Wednesday, July 31, 2019

Apologetics According to Paul

In argumentation, the speaker uses the higher standard to prove the lower. But what happens when one reaches the highest standard? Even God had to face that question: "When God made a promise to Abraham, since He had no one greater by whom to swear, He swore by Himself" (Hebrews 6:13). A man takes an oath by saying, "So Help me God." But God had no such higher authority by whom to bind Himself.

In a potent description of apologetics, the Apostle Paul said, "We destroy arguments and every lofty opinion raised against the knowledge of God, and take every thought captive to obey Christ" (II Corinthians 10:5). But how did he do that? Did he appeal to some "common ground" with the unbeliever, in order to use it to prove the existence of God?
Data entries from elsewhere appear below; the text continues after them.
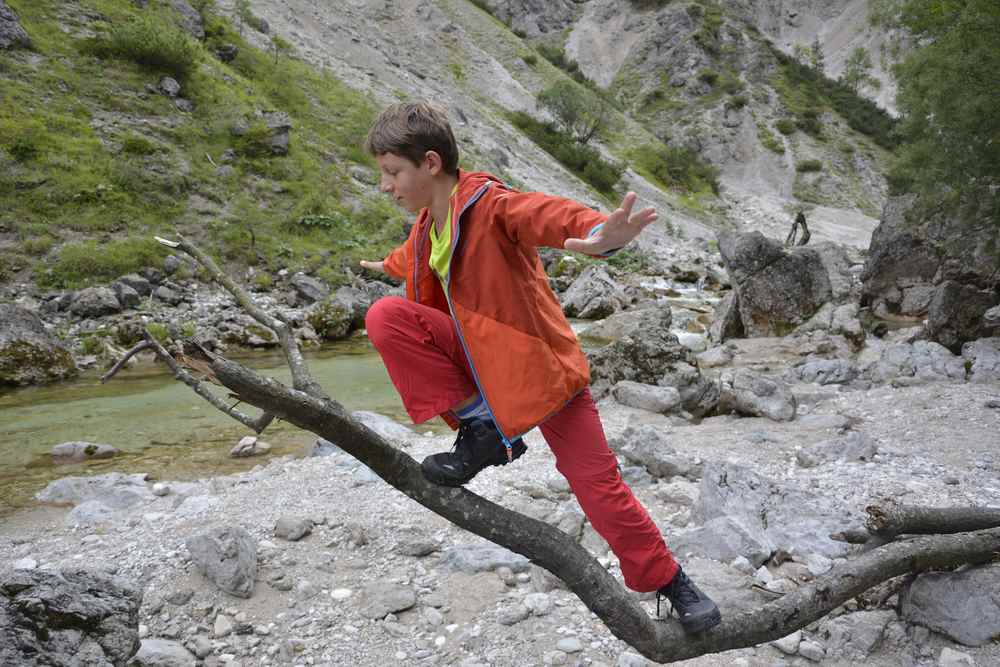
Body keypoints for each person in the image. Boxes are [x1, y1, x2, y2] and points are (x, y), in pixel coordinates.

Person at [358, 102, 721, 634]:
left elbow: (547, 215)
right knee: (388, 315)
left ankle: (671, 582)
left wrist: (601, 233)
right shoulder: (424, 228)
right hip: (485, 373)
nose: (386, 186)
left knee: (599, 487)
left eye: (393, 173)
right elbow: (412, 258)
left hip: (542, 374)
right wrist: (382, 266)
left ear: (431, 163)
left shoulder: (493, 205)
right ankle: (484, 431)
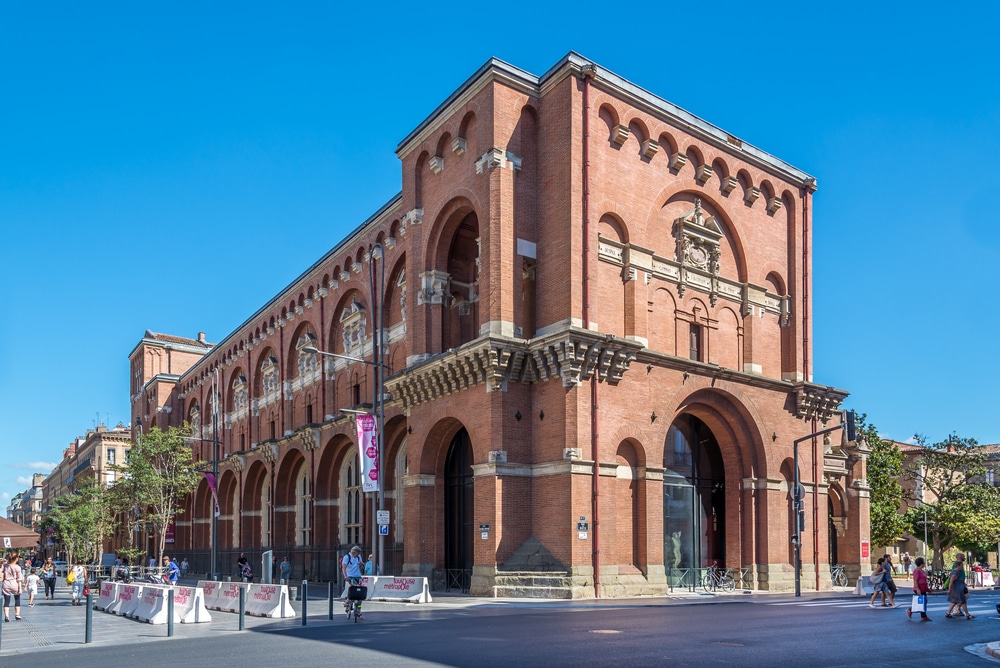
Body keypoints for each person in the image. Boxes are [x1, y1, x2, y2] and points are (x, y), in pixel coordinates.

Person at [945, 552, 974, 619]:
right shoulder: (955, 572)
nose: (962, 567)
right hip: (957, 589)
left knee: (955, 601)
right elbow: (951, 582)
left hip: (959, 588)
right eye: (961, 566)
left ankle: (948, 613)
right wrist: (949, 589)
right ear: (958, 566)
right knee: (963, 601)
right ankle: (967, 614)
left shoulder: (957, 571)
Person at [341, 546, 365, 620]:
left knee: (360, 593)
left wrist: (362, 565)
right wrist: (345, 576)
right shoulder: (347, 557)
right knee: (351, 587)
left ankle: (359, 610)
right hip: (350, 576)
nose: (358, 554)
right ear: (353, 552)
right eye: (357, 553)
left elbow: (362, 568)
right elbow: (343, 567)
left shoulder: (358, 557)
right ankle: (348, 600)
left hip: (358, 576)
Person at [906, 556, 931, 622]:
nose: (924, 564)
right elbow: (915, 580)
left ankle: (923, 616)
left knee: (923, 601)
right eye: (924, 563)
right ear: (921, 563)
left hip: (923, 588)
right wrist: (917, 588)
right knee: (921, 602)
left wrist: (928, 589)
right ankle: (911, 610)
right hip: (919, 588)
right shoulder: (917, 571)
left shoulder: (921, 570)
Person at [2, 550, 24, 621]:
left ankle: (7, 616)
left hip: (6, 584)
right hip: (15, 584)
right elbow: (19, 579)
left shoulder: (5, 566)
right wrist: (20, 588)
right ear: (16, 558)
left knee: (6, 601)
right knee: (17, 599)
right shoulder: (17, 567)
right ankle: (17, 614)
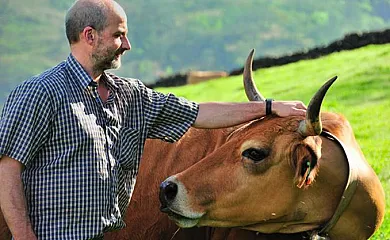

No, never. Rather, he tells us that unbeliever knows that there is a God (Romans 1:18), but suppresses the knowledge. In his discourse on the Areopagus (Acts 17:16-34), this is the common ground he sets out with the pagan Athenians. He cites examples in their own literature to show that they already had an awareness of the biblical God. That is, he cites pagan poets not to prove God, but to prove the suppressed knowledge of God. To put it philosophically, God is the source of logic, not its conclusion.

"The whole discourse [of Paul on the Areopagus] seems to have been conducted on the principle that the Gospel is its own witness - that the facts of redemption authenticate themselves; that we can reason from its phenomena as effects to their origin in the mind of God, as we ascend from nature up to nature's cause. Paul has evidently taken it for granted - for there is no allusion to any external proofs of the divine mission of Jesus, and no intimation that he himself wrought any miracles in Athens - that, as the heavens proclaim the glory of God and the firmament showeth His handiwork, so the death and resurrection of Jesus, when properly apprehended, are their own proofs that He is the power of God to salvation to everyone that believeth. The work itself proves its divinity" (James Henley Thornwell, The Necessity and Nature of Christianity).